→ Requirements
1) From the Go language notes below, list the four characters that count as whitespace in Go, each with its Unicode code point.
2) Translate this sentence from the Go language notes below into Spanish: "Pre-declared identifiers are available by default, without needing to import anything."
3) According to the Go language notes below, which keyword does a source file use to bring in code from other packages?

→ Excerpt provided
· · · · · · ·

Each source file is mandatory declared to belong to a package.
They can then optionally import code from other packages, using the import keyword.
Each source file has its own file block.
Thera are no restrictions on the file name, it is not required to have any relationship with the name of the package it contains code for.
Comments
// to the end of the line
/* Multiline line 1 ... line n */
Whitespace
Whitespace in Go are carriage returns (u+000D), newlines (u+000A), spaces (u+0020) and tabs (u+0009).
Semicolons
Go programs may omit most of the semicolons at the end of line if the following conditions apply:
- When the input is broken into tokens, a semicolon is automatically inserted into the token stream immediately after a line's final token if that token is:
- an identifier
- an integer, floating-point, imaginary, rune, or string literal
- one of the keywords break, continue, fall through, or return
- one of the operators and delimiters ++, --, ), ], or }
- To allow complex statements to occupy a single line, a semicolon may be omitted before a closing ")" or "}".
For more details, see the specification:
Blocks
A block is a sequence of declarations and statements within matching curly braces. The block may be empty. The most common blocks are those defined in the source code - they define block lexical scopes (see variable scopes). Aside from those, Go recognizes the following implicit blocks:
- The universe block which contains all Go source text.
- The package block.
- The file block that contains all the source text in the file.
- Each if, for and switch statements is considered to be in its own implicit block.
- Each clause in a switch and select statements acts as an implicit block.
Identifiers
Identifiers name program entities, such as constants, variables, types, functions, etc. An identifier is a sequence of one more letter and digits. The first character must be a letter. The letters are unicode letters or underscore "_". It must not be a keyword, keywords are reserved by the language.
Identifiers can be exported, and the way the first letter is capitalized is relevant to whether the identifier is exported or not. See exported identifiers.
It is idiomatic to use camel case style for Go identifiers.
Pre-Declared Identifiers
Pre-declared identifiers are available by default, without needing to import anything. They are implicitly declared in the universe block.
Pre-declared types: bool, byte, complex64, complex128, float32, float64, int, int8, int16, int32, int64, rune, string, uint, uint8, uint16, uint32, uint64, uintptr and error.

· · · · · · ·

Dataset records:
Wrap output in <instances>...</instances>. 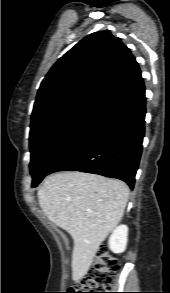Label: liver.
<instances>
[{
    "instance_id": "liver-1",
    "label": "liver",
    "mask_w": 170,
    "mask_h": 293,
    "mask_svg": "<svg viewBox=\"0 0 170 293\" xmlns=\"http://www.w3.org/2000/svg\"><path fill=\"white\" fill-rule=\"evenodd\" d=\"M37 195L47 218L73 238L72 279L77 282L122 219L129 187L96 174L64 172L47 177Z\"/></svg>"
}]
</instances>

· · · · · · ·

→ Solutions below
1)
- Carriage return (U+000D)
- Newline (U+000A)
- Space (U+0020)
- Tab (U+0009)

2) Los identificadores predeclarados están disponibles de forma predeterminada, sin necesidad de importar nada.

3) The import keyword.